I have one small pastel colored tattoo, in an area that could only be seen when I wore my french cut bikini, back in the day.  I still love it and so does hubby, it never has been exposed to the sun but for a couple of Hawaiian vacations.  Pale colored flower with clouds and rainbow.  Happy I got it, only one I have.  Hubby doesn't have any.  I think the people on that page, that go overboard like that, have some deep-seated issues.  I've never personally known anyone like that, so I can't really judge...just going by what I see.


----------



## QuickSilver (Jan 30, 2015)

I have a tiny Blue Bird holding a rose in its beak.... It's about the size of a quarter and it's on my left ankle..   Some people say it looks like a marijuana leaf at first glance.   lol!


----------



## SifuPhil (Jan 30, 2015)

I hope none of those folk ever get into a bar fight - too many rings/buttons/knobs to rip out! 

They're a bit extreme, granted, but hey, it's their body. 

I feel the same about the Care Bear I have on my left buttock ...


----------



## jujube (Jan 30, 2015)

I have a lovely tattoo that has never seen direct sunlight.  At my age, I plan on keeping it that way.


----------



## SeaBreeze (Jan 30, 2015)

SifuPhil said:


> I feel the same about the Care Bear I have on my left buttock ...



TMI Phil!


----------



## Debby (Jan 31, 2015)

AZ Jim said:


> I have no tats.  I see otherwise nice looking people ruin (my opinion) their appearance with some of the now popular tattoos and piercings.  I can't help wondering how they'll feel when they become older.  Also, who employes these (again, my opinion) freaks?




Well my daughter who is thirty has a tattoo that commences around her shoulder and moves down her arm to her elbow.  Two lovely little birds, a couple of little rabbits and an assortment of flowers woven in around them all.  And she works in a doctors office as the office manager.  So there you go, that's who hires people with tattoos.


----------



## flowerchild (Jan 31, 2015)

I don't have any tats, neither does my hubs.
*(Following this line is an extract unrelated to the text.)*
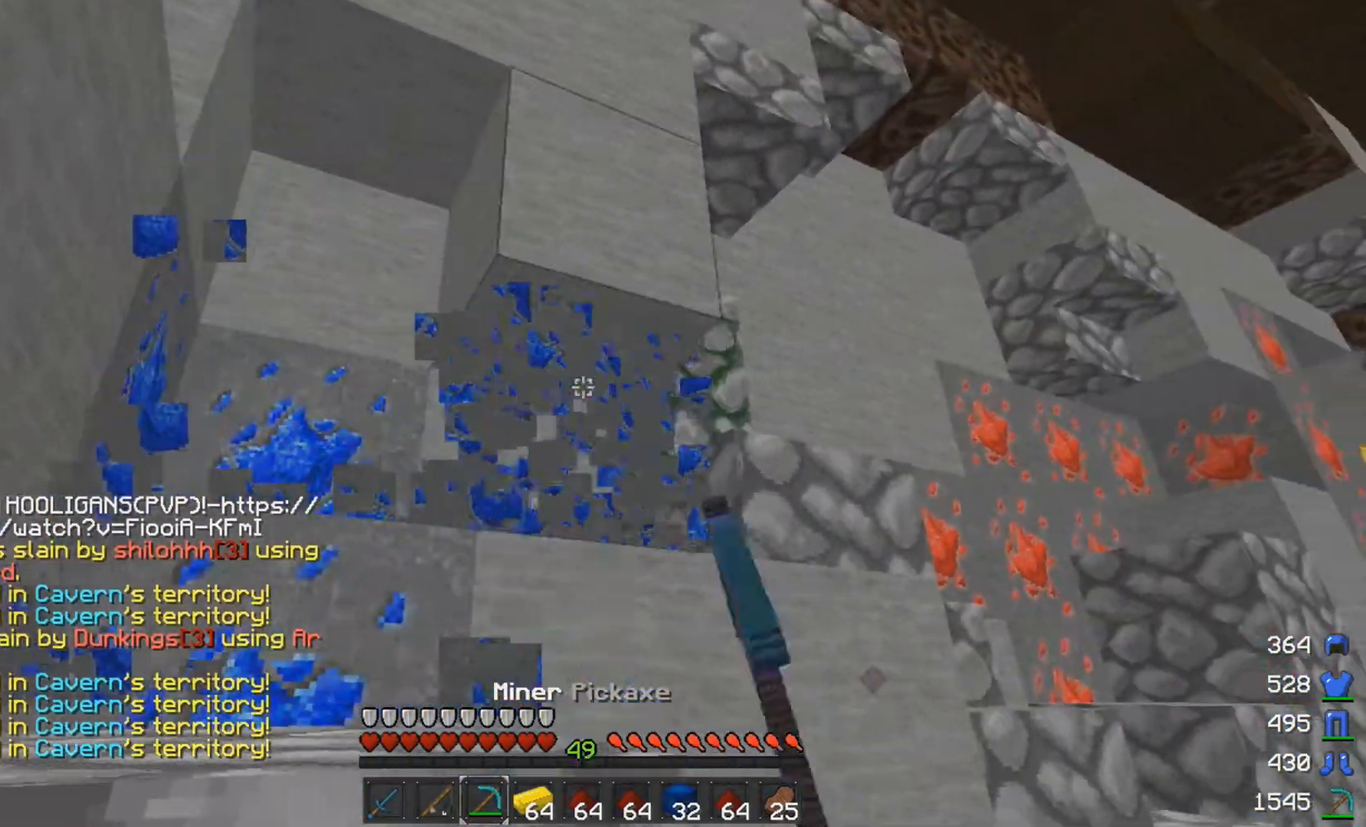
{"keys": [], "mouse": ["left"], "events": []}
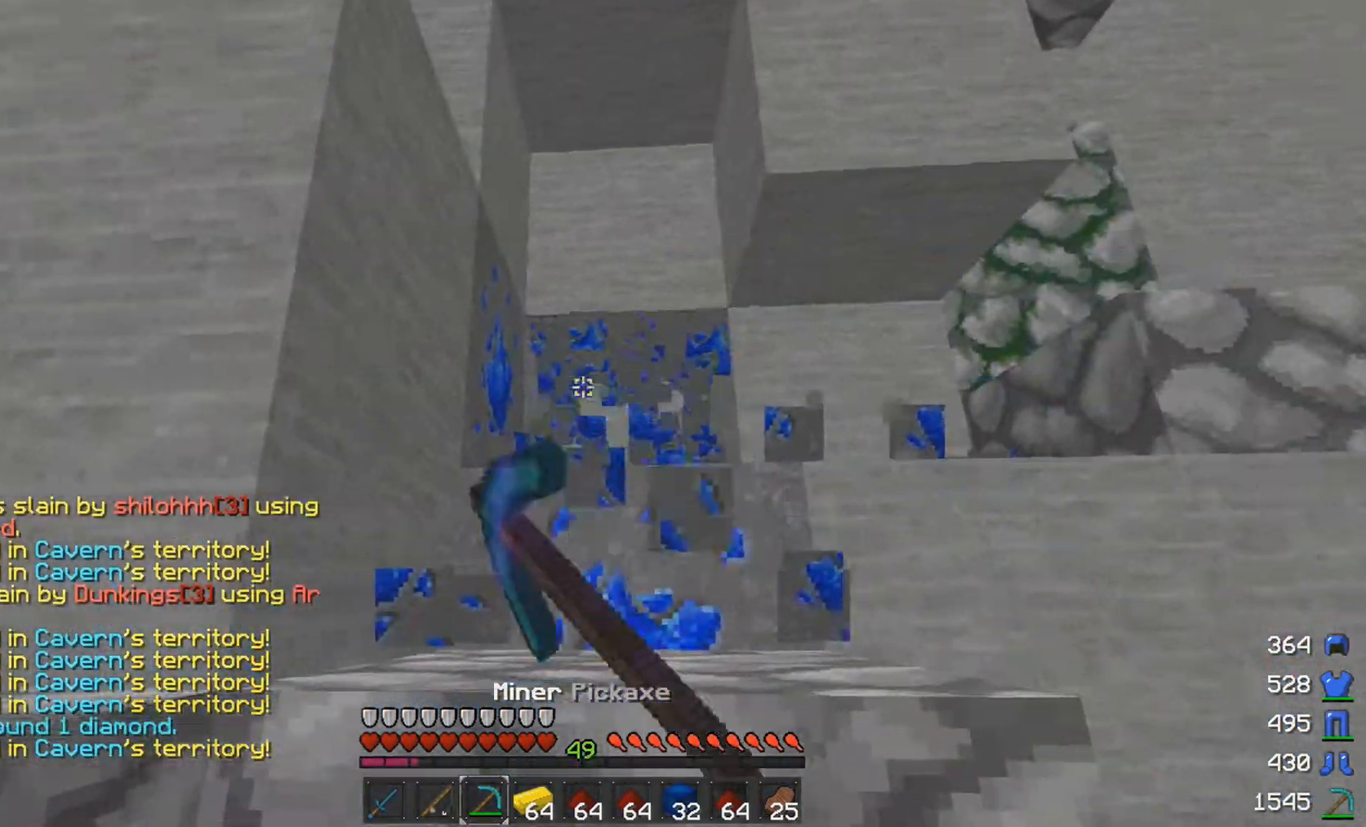
{"keys": [], "mouse": ["left"], "events": []}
My boys decided to get many tats tho.
At the hospital tats have to be covered. I'm not sure if anyone having visible tats get turned away from getting a job or not, but I do know I've seen people covering their tats. I can't say I've seen anyone with unusual piercings either. I think it's written in the dress code as a no-no for having either showing.


----------



## rkunsaw (Jan 31, 2015)

If I was hiring for a business that deals with the public, people with tattoos and piercings wouldn't get a job. They would be okay for factory work unless the piercings might be a danger around machinery. 

It's funny, tattoos used to be a thing  for sailors and most of them were fairly small. Now, at least in my family, it's the girls that get them. Four of the grand daughters have them across their back and down their arms. I don't believe any of the grandsons have any, at least not visible ones.


----------



## Debby (Jan 31, 2015)

flowerchild said:


> I don't have any tats, neither does my hubs. My boys decided to get many tats tho.
> At the hospital tats have to be covered. I'm not sure if anyone having visible tats get turned away from getting a job or not, but I do know I've seen people covering their tats. I can't say I've seen anyone with unusual piercings either. I think it's written in the dress code as a no-no for having either showing.




Why on earth would they have to cover their tattoos in the hospital?  Is that some sort of archaic snobbery at work?  Or do you mean they work there and thats an employment requirement?

Sounds like the doctors of Pemberton (a tiny backwater community North of Whistler) are very progressive.  But I have to admit, I'd certainly give the OP body modifiers a second look.  I wonder how bad they will all look when they get old and their skin changes and starts wrinkling and sagging.  They'll look like they're made of wax crayons and they're melting I'll bet.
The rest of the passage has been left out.